Is there a tutorial on how to use this for gsap animations? I'm trying to learn the basics of code by myself. I've just started a gsap course becasue of your newsletter, and so far I really like it. However, since I don't have a technical knowlegde yet, it is pretty difficult to set it up. In some other videos, I saw that you're using a skypack CDN to import gsap. I've tried this as well, but the animation doesn't work. Do you know how I can get it done step by step?
Great video! I saw some tweet about a CMS Like button using Make. Would love to see how that is setup! Saw a few other people who replied that they were interested as well. I think the Webflow community is begging for a tutorial LOL
haha thanks it's on the list. It's not quite production grade though... there are some limitations I've been exploring how to get around 100% in Make but haven't come up with a great solution. The implementation I tweeted about updates the Webflow CMS, but requires publishing the site for the updated numbers to show, so it's a lackluster UI in my opinion. It teaches a good concept but not quite useable. Would you still be interested in seeing how to build that? My fully reactive solution to a like button with CMS would use code. Would you prefer that or the more limited approach with Make?

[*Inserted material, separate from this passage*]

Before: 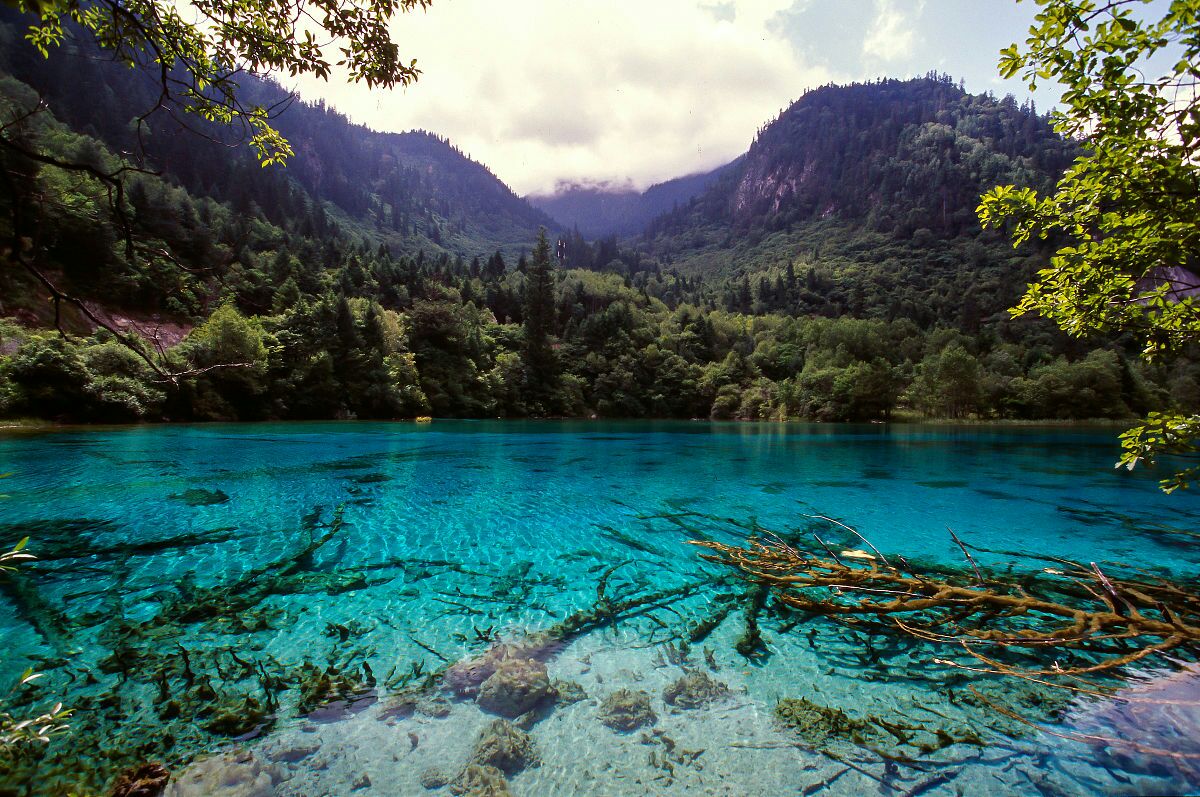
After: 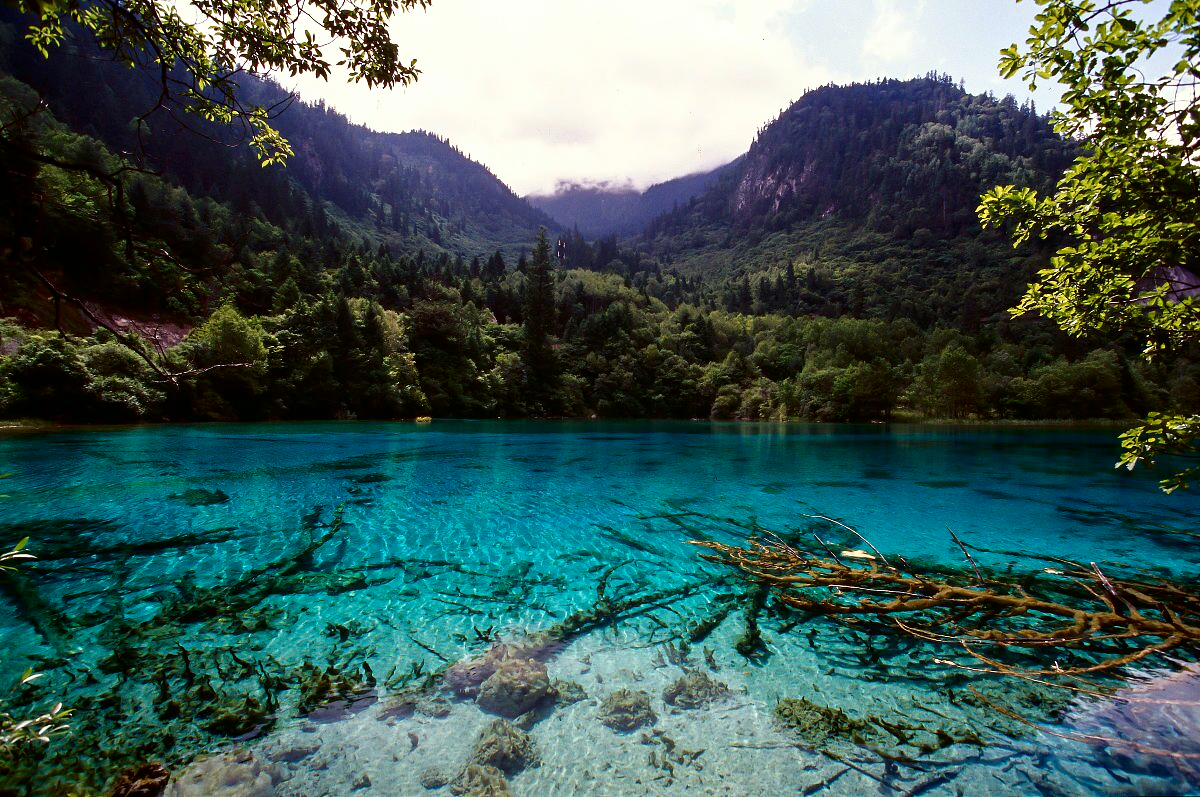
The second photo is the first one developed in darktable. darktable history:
shadows and highlights: shadows -63.4, white point adjustment -5.3, highlights 61.99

@@webbae Love it, thanks for the reply! Look forward to seeing the tutorial if/when it comes out! Also I remember FInsweet having CMS Favoriting on their 2023 Roadmap for Q2 but I guess it got sidelined. I managed to put some code together using Chat GPT for favouriting items and then creating a filtered collection list of only saved items (display: none for all unsaved items). But the problem is that all items are loaded into the DOM and not just the saved items so it makes the site heavy. I wanted to pick your brain to see if it was possible to filter a list completely before all items are loaded into the DOM. I appreciate your videos, they have helped me level up my noob status.
Thanks for showing this full process! I’m curious about your thoughts on using Slater App for JS code in Webflow. Are there advantages to this method vs Slater?
There's a lot to talk about here. I haven't used Slater a ton but for someone who just wants a good option to writing JS in Webflow, it seems to be really cool! Here are some reasons I use this setup over Slater: 1. Integration with Github - what we use for collaboration at Finsweet. 2. Environment setup and bundlers. This is the big one. Allows me to use tools like npm and create custom build processes. I'm pretty much always using Typescript now, unless I'm teaching JS on YT. 3. Bring your own AI (I use Github Copilot (GPT3.5 I believe) and GPT4 via the openai ui). 4. Integrations with lots of other tools... azure cloud, google cloud. Most of this is not necessary if you just want to write JS more easily than in the Webflow editor.
closet is a great place to hide things so no worries about it being messy. If you store anything secret in there guaranteed your Dad won't find it for at least 3 years! 🤣
@@webbae how do you go about setting up a boilerplate or package vs code, git hub, with common libraries and animationsnlike gsap, sliderJs, barbajs etc and deploy it in new webflow projects for each client?
Depends on the client. Small - Probably just use my own organizational account. Large - Have them setup Github In general I do believe each client should own their content regardless of size so would push for them to have their own accounts but sometimes clients just aren't that technical and don't want to do that. Since the code is public on Github anyways if another dev came in two years later they would be able to grab the code if they needed it.